▶ _Your goal_
Would you please state how many lines in the entries contain the word "zijn"? Only the number should be given.

▶ _Material for this task_
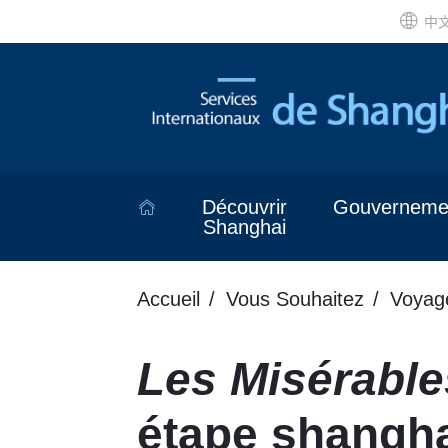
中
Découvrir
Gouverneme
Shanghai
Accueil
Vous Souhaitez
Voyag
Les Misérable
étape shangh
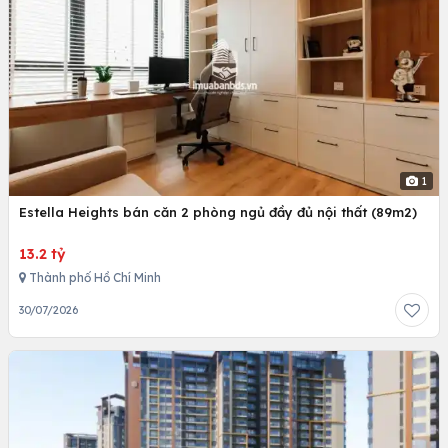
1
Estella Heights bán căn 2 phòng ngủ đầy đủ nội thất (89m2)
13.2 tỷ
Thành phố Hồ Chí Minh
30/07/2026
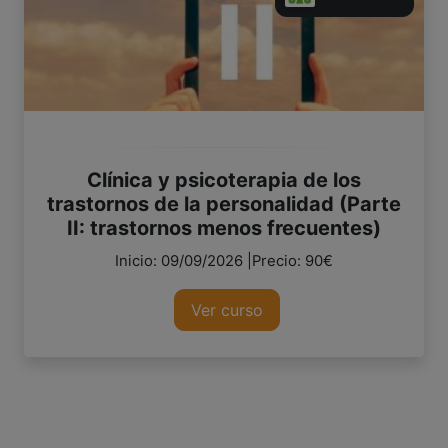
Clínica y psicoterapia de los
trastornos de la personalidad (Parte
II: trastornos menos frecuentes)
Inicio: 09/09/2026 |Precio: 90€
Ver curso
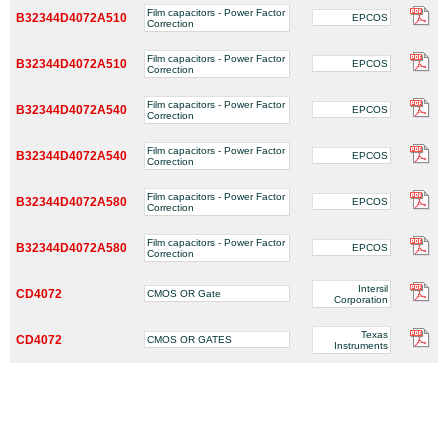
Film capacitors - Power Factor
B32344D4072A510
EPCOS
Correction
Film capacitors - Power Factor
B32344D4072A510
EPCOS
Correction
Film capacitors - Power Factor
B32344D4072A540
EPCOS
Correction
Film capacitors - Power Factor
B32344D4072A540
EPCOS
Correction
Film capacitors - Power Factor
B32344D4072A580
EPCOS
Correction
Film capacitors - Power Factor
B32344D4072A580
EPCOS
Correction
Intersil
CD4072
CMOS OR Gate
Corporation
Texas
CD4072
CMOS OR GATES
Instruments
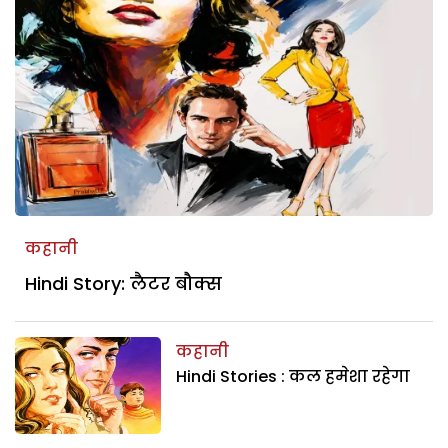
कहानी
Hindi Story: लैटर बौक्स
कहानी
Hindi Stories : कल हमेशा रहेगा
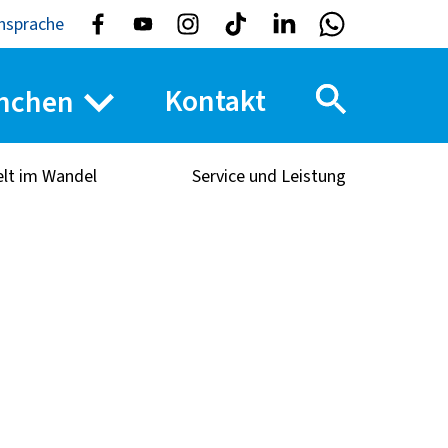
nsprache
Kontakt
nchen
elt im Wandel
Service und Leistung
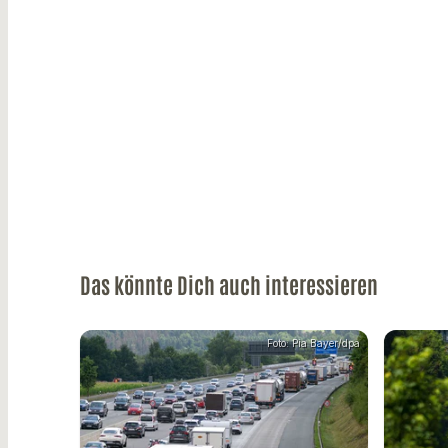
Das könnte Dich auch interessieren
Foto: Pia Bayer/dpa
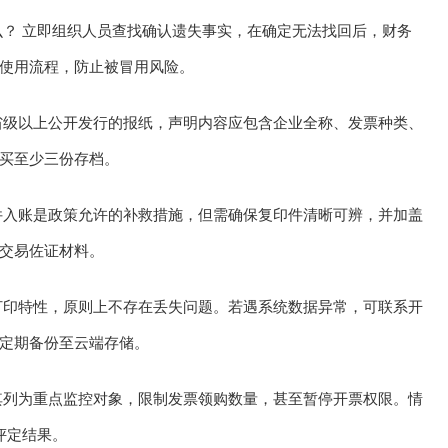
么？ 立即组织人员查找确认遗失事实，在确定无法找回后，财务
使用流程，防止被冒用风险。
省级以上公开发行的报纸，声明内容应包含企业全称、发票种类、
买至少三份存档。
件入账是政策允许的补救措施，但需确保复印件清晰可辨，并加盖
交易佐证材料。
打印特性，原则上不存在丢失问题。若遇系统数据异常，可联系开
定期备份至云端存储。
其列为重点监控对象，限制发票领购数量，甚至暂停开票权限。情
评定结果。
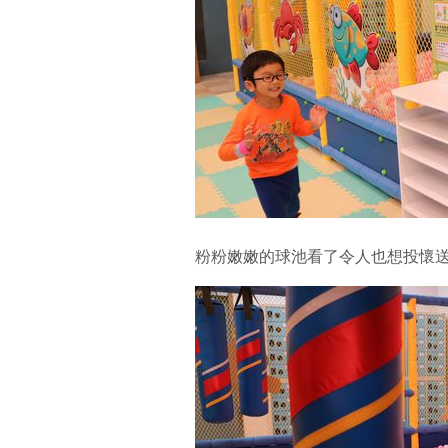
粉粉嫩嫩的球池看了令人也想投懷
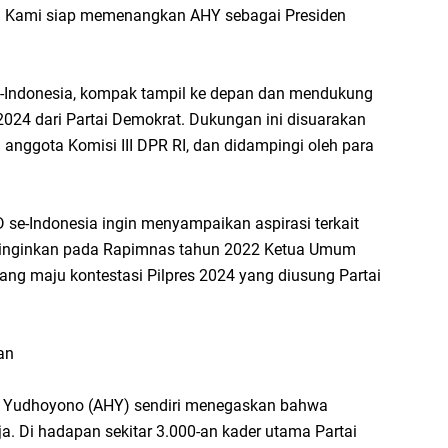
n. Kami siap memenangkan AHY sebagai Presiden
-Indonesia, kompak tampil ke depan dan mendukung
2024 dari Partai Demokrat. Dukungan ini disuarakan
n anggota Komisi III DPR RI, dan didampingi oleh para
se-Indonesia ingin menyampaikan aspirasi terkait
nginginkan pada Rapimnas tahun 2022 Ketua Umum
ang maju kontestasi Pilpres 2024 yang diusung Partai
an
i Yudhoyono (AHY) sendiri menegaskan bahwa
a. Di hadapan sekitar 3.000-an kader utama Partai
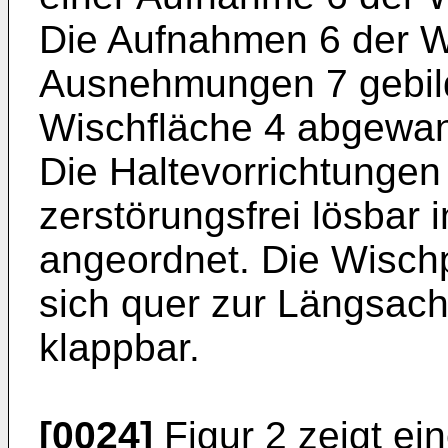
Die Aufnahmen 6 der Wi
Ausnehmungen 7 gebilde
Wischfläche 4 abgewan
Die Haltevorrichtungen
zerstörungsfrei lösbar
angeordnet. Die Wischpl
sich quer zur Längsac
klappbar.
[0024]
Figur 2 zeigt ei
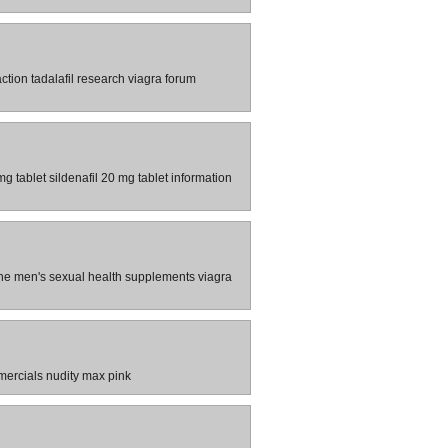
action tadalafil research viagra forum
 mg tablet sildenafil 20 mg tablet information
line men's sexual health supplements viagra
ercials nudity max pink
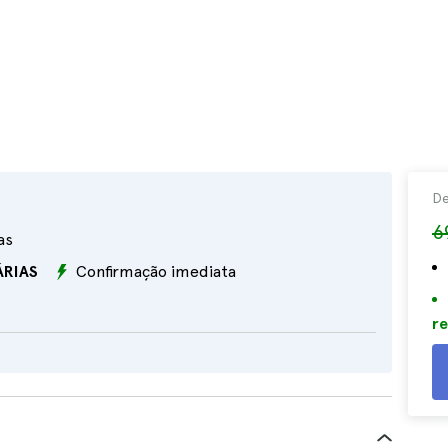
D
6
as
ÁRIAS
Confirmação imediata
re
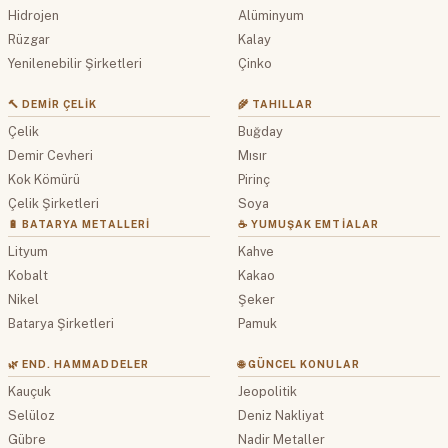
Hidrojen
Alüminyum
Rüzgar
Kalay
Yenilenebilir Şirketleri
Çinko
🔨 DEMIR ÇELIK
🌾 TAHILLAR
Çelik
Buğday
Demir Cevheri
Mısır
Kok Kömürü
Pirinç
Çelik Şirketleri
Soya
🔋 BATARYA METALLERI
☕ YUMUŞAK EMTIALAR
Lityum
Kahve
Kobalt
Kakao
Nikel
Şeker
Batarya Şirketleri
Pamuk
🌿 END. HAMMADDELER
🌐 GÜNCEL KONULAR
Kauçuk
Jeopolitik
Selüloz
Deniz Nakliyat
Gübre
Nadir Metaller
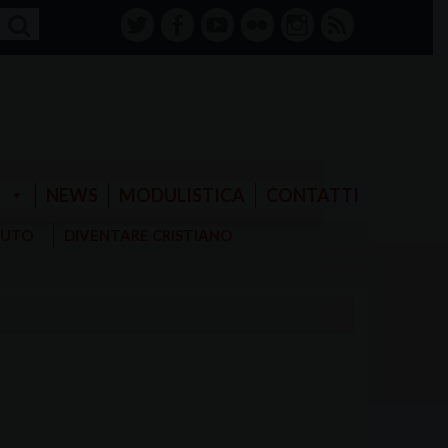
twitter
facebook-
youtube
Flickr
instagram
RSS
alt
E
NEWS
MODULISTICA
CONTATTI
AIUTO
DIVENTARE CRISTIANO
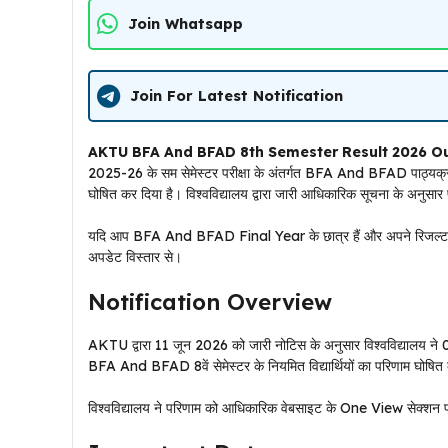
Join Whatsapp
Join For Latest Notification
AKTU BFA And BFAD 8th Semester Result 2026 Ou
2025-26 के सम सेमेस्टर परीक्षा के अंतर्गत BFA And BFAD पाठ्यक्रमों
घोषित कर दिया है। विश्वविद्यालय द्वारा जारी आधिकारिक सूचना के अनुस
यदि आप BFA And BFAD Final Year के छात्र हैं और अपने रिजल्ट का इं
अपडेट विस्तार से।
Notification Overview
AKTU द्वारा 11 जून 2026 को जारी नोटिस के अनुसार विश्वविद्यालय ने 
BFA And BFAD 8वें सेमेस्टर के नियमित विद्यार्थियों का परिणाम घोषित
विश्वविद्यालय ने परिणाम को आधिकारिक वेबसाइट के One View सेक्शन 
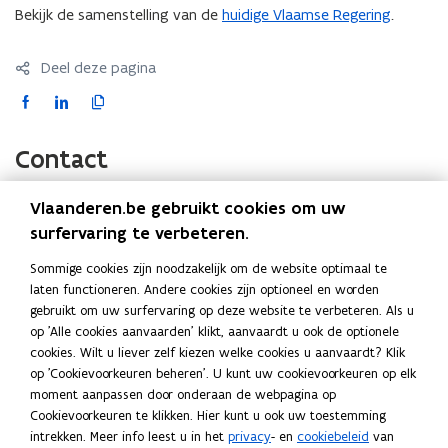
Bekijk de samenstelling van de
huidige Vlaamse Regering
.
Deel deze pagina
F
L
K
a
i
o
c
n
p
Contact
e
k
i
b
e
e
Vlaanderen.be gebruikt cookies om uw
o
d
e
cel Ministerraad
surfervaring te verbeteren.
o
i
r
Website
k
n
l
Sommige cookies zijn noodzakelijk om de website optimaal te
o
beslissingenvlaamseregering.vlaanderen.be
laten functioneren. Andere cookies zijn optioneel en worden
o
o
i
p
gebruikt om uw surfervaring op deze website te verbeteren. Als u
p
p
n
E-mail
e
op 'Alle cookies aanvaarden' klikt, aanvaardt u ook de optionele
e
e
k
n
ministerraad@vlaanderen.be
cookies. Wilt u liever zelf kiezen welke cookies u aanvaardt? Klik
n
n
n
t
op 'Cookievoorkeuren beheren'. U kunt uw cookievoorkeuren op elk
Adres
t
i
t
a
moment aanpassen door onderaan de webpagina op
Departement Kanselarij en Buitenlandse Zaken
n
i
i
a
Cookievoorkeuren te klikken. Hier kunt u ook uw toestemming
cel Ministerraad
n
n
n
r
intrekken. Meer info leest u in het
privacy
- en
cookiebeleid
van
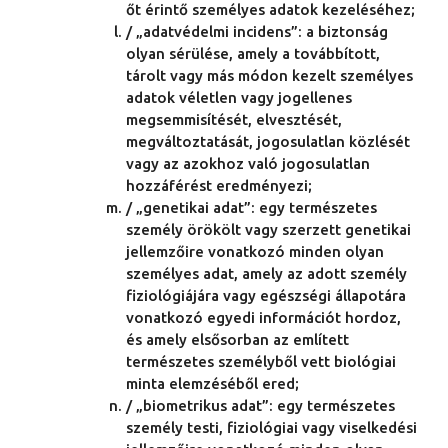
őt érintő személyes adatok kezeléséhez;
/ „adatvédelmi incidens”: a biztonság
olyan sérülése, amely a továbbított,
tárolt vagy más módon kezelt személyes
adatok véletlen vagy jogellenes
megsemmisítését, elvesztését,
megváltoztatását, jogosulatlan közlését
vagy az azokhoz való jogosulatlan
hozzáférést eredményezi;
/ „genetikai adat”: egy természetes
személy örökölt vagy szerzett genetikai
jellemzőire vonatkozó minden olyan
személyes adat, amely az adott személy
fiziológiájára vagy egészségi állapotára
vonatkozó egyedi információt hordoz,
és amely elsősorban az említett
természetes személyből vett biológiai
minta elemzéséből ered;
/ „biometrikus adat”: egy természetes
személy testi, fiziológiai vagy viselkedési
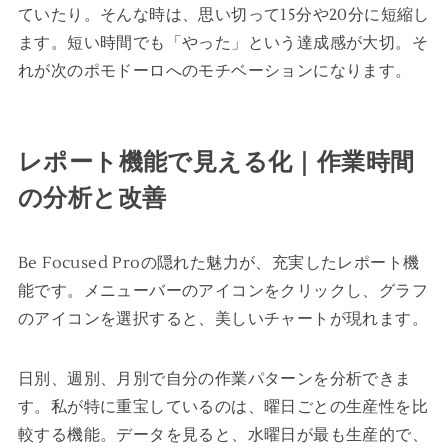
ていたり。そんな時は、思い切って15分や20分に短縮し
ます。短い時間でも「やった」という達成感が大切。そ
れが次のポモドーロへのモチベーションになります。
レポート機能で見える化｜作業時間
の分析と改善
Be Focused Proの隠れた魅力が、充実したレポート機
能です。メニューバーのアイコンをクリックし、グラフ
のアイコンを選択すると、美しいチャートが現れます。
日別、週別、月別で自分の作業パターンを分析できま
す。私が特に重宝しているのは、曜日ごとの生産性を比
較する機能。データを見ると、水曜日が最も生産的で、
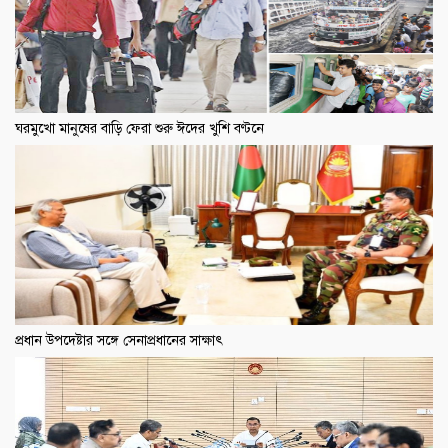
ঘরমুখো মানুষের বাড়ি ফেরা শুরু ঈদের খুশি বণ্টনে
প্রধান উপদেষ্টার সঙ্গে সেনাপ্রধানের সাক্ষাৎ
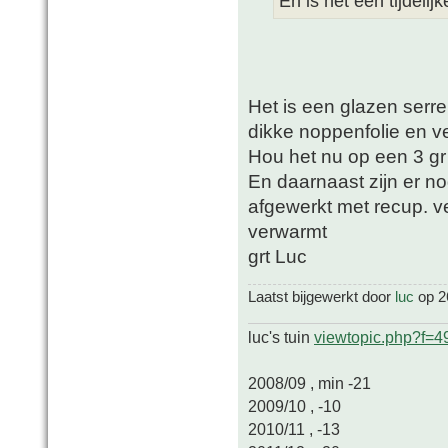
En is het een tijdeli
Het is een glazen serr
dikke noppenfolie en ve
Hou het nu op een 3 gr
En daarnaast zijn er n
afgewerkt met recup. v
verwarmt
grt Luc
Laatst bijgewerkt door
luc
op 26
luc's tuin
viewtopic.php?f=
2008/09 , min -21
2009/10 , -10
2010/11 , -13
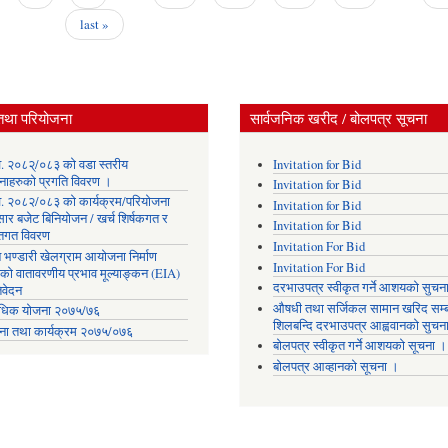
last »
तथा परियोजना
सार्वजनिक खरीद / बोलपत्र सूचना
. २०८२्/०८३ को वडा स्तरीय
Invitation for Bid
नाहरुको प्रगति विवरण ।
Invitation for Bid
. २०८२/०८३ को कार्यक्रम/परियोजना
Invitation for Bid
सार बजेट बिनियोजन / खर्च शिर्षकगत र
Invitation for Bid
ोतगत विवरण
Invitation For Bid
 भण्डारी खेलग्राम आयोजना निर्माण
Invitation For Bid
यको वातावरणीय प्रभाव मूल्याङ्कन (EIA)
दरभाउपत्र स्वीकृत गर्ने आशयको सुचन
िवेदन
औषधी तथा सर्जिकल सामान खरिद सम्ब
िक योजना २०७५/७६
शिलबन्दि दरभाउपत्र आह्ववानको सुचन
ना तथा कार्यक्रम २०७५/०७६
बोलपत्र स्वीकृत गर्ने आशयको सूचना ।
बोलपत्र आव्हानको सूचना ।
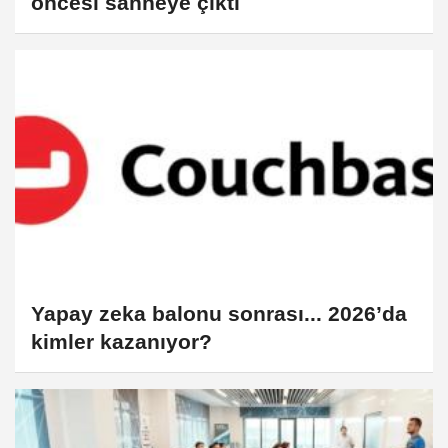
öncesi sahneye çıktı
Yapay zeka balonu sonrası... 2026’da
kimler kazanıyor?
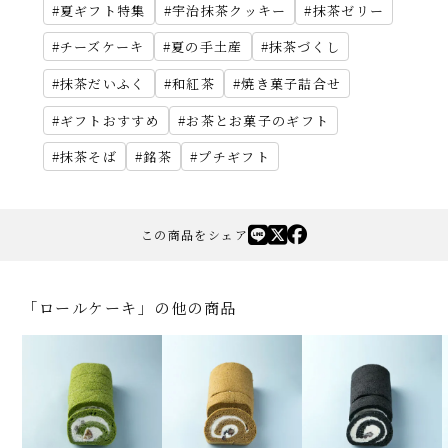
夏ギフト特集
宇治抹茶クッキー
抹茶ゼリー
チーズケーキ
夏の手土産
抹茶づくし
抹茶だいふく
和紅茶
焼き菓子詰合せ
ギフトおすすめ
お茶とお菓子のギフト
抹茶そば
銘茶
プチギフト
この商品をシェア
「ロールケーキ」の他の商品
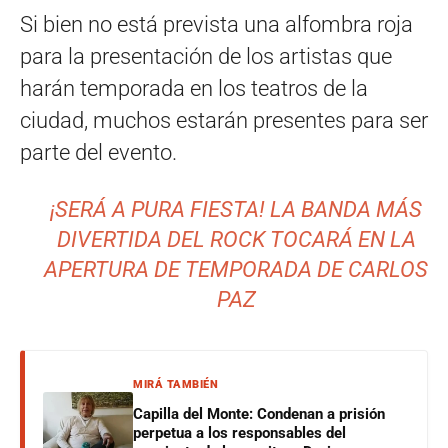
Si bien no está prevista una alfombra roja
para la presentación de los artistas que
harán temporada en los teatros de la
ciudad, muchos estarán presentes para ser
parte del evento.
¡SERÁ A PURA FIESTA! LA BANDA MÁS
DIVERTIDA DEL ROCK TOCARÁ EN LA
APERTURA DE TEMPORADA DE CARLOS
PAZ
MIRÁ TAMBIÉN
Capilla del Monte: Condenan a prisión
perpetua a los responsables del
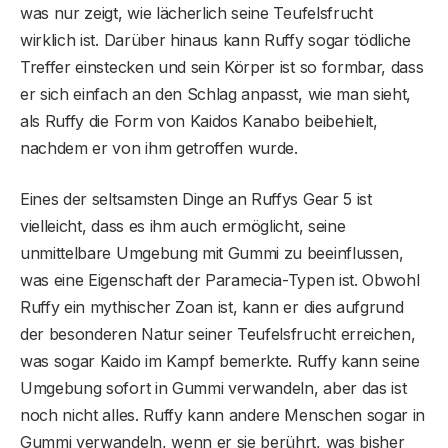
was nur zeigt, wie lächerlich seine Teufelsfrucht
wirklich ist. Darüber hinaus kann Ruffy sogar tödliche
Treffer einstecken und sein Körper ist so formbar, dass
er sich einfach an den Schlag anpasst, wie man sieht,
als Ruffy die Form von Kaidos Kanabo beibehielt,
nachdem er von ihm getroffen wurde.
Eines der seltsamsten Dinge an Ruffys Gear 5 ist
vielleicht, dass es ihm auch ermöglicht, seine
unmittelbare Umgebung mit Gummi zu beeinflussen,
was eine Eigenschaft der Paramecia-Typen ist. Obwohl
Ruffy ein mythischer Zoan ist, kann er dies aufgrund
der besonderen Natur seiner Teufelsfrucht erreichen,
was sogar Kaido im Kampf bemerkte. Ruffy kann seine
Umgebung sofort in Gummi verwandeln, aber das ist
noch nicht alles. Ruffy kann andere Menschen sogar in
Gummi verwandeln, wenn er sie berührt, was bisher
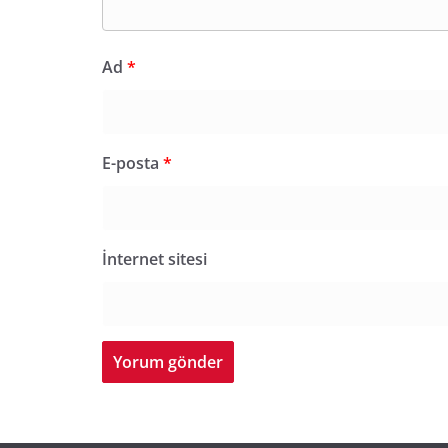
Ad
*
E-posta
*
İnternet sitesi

▶ _Task answer_
3